Kadim geleneğimizin güçlü yansıması olarak Türk edebiyatımızda öğüt ve nasihat ile ilgili pek çok atasözü bulunmakta. Kısaca bunlardan örneklere ve manalarına yer verelim:

*Arı söğüdü, akıllı öğüdü sever: Herkes işine yarayan şeyi benimser

*Dağ başına harman yapma, savurursun yel için; sel önüne değirmen yapma, öğütürsün sel için : Yapacağın iyi bir işi, sonunu hesaplamadan yapma
*Her ziyan bir öğüttür: Kişi, uğradığı her zarardan bir ders alır

*Karaya sabun, deliye öğüt neylesin: Özü bozuk olan şey, düzeltme çabalarıyla iyi duruma getirilemez.

*Sana vereyim bir öğüt, kendi ununu kendin öğüt: Kişi kendi işini kendisi yapmalıdır.

*Nasihat istersen tembele iş buyur: Tembele iş buyurursan sana akıl öğretir, çünkü verilen işi yapmaz.

*Nasihat bin olursa biri sinmez: Nasihat olur olmaz ve çok fazla verilmemelidir, az ve öz olmalıdır.

*İyi nasihat verilir, iyi ad verilmez: Bir kimse başkasına iyi öğüt verebilir ama iyi ad, ün veremez, bunu ancak kişinin kendisi kazanabilir.
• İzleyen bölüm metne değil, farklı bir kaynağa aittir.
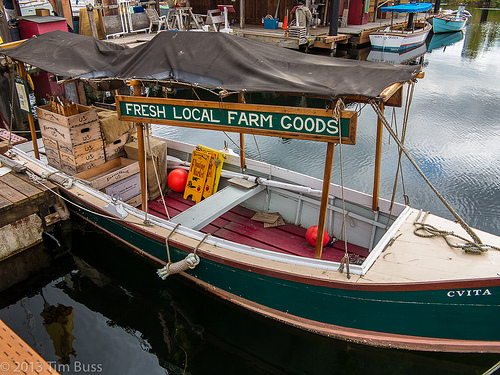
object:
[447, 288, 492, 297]
name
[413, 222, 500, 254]
bow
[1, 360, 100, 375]
owner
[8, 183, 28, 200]
dock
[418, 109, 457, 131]
water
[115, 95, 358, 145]
advertisement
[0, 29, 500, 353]
boat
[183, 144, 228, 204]
bumper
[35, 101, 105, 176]
crates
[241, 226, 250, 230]
deck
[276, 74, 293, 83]
tarp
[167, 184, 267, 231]
bench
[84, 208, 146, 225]
ropes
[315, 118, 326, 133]
sign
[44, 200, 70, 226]
steps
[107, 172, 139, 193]
planks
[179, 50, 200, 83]
roof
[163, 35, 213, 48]
tent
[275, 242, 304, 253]
floor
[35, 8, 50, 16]
chairs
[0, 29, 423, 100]
canopy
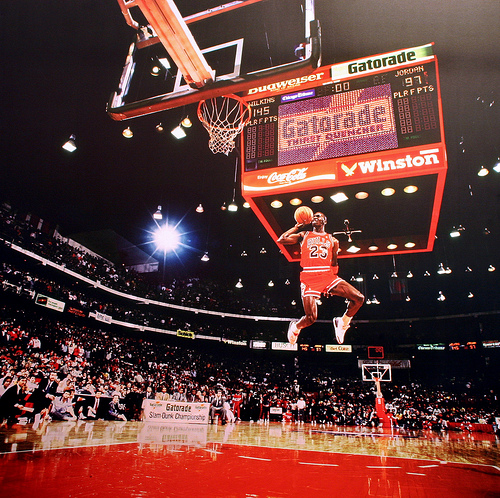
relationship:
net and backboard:
[197, 95, 252, 157] [105, 0, 324, 122]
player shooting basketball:
[276, 205, 366, 347] [293, 206, 315, 227]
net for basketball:
[197, 95, 252, 157] [293, 206, 315, 227]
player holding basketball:
[276, 205, 366, 347] [293, 206, 315, 227]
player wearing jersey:
[276, 205, 366, 347] [299, 230, 334, 272]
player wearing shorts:
[276, 205, 366, 347] [300, 266, 346, 300]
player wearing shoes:
[276, 205, 366, 347] [286, 316, 351, 347]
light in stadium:
[127, 198, 207, 277] [1, 2, 494, 496]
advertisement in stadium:
[277, 82, 399, 167] [1, 2, 494, 496]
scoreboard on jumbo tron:
[243, 64, 437, 165] [237, 41, 450, 264]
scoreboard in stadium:
[243, 64, 437, 165] [1, 2, 494, 496]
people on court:
[1, 375, 130, 428] [2, 418, 498, 497]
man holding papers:
[1, 376, 29, 431] [19, 405, 35, 414]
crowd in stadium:
[1, 201, 499, 434] [1, 2, 494, 496]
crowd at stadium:
[1, 201, 499, 434] [1, 2, 494, 496]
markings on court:
[189, 442, 500, 478] [2, 418, 498, 497]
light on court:
[127, 198, 207, 277] [2, 418, 498, 497]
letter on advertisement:
[352, 152, 379, 178] [277, 82, 399, 167]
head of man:
[307, 207, 330, 233] [1, 376, 29, 431]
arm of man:
[272, 220, 309, 248] [1, 376, 29, 431]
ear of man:
[322, 213, 329, 226] [1, 376, 29, 431]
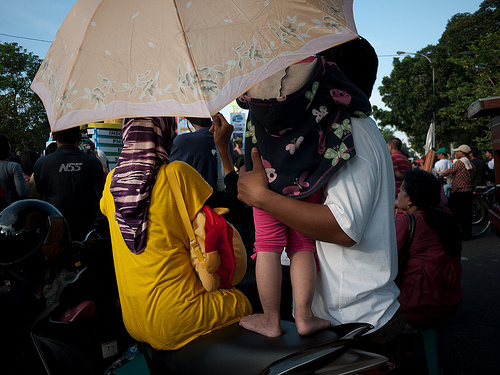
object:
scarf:
[109, 116, 170, 256]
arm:
[194, 229, 222, 255]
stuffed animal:
[189, 205, 247, 293]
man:
[237, 34, 406, 374]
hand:
[237, 147, 269, 213]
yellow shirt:
[99, 161, 252, 351]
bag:
[165, 163, 248, 292]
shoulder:
[154, 160, 199, 174]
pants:
[250, 187, 321, 271]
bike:
[0, 198, 110, 374]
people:
[394, 169, 463, 330]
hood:
[243, 55, 325, 138]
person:
[433, 144, 473, 241]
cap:
[452, 144, 471, 153]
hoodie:
[235, 56, 371, 208]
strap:
[164, 162, 205, 261]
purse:
[197, 260, 221, 292]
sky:
[368, 17, 452, 53]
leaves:
[225, 60, 236, 66]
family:
[99, 33, 405, 352]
*Bin nasihatten bir musibet yeğdir: Yaşanmış olayların insanı uyarma gücü, öğütlerden çok daha etkilidir.

 

 Hz. Mevlana’nın oğluna nasihati:  “Ey oğul! Eğer daima cennette olmak istersen, herkesle dost ol, hiç kimsenin kinini yüreğinde tutma, fazla bir şey isteme ve kimseden de fazla olma, merhem ve mum gibi ol! İğne gibi olma! Eğer hiç kimseden sana fenalık gelmesini istemezsen, fena söyleyici, fena öğretici, fena düşünceli olma! Çünkü bir adamı dostlukla anarsan, daima sevinç içinde olursun. İşte o sevinç cennetin ta kendisidir.
Eğer bir kimseyi düşmanlıkla anarsan, daima üzüntü içinde olursun. İşte bu gam da cehennemin ta kendisidir. Dostlarını andığın vakit içinin bahçesi çiçeklenir, gül ve fesleğenlerle dolar. Düşmanları andığın vakit, için dikenler ve yılanlarla dolar, canın sıkılır, içine pejmürdelik gelir. Bütün peygamberler ve veliler böyle yaptılar, içlerindeki karakteri dışarı vurdular. Halk onların bu güzel huyuna mağlûp olup tutuldu, hepsi gönül hoşluğu ile onların ümmeti ve müridi oldular.”

 

Hikemî şiirin divan edebiyatındaki en önemli temsilcisi, 17.yüzyılın ünlü şairi Nabi oğluna şu nasihatleri vermiştir: “Evladım! Kimsenin ahını alma, halin yaman olur. Cefa ve sitem işini terk et. Aman ha! Kerem et de kötü bir iş olan kincilik yapma. Cancağızım! Hele ne yaparsan yap da, tek kalp kırıcı ve keskin dilli olma. Hatır yıkmak günahların en büyüklerindendir, hatta bütün günahların en kötüsüdür. Bunun yerine kalpleri kazanmaya, hatır yapmaya çalış da Allah’ın Arş’ını harap etme. Hiç yüce Allah, mamur birer ev olan kalplerin harap olmalarına razı olur mu? A gözümün nuru! Şundan da haberin olsun ki böyle bir günah; asla affedilmez. Cancağızım, yüce Allah’ın dergâhına çıkacağımız günü düşünerek salih bir kişi ol, salih bir Müslüman’ın korkusu, bir başkasının kalbini kırmak, onu incitmektir. Çünkü kalp kırmak, Allahü teâlânın lütfunu incitmektir. Neye uğrarsa uğrasın, sâlih kimse, aslâ kimseye kötü söylememeli ve lânet etmemelidir. Daha önce de söyledim ya güler yüzlü olmak, yapıcı olmak bizim insanlık vazifemizdir. Peygamber Efendimizin zikrettiği gibi “Kalp kırmak, Kabe’yi yıkmakla birdir.” Evet oğlum yaşamın boyunca kimsenin ahını almamaya, kalbini kırmamaya itina et ki Rahman ve Rahim olan yüce Allah böyle bir günahı asla affetmez.”

 

Üç parmak noksan ölç, ölçersen kile
Tatlı söz konuşma bir kimse ile
Dört kuruşa sekiz kuruş et hile
Hilekârlık hoş sanattır usanma

 

Hediye namıyla bir şey gönderme
Adet edip hiç misafir kondurma
Komşun evi yanar iken söndürme
El kariyçin bir adım da uzanma

Hz. Ömer’in yüzüğünde yazdığı gibi “Nasihat istersen ölüm yeter” Rabbim bizi ölmeden farkına varanlardan nasihatlere uyanlardan eylesin. Selametle kalınız.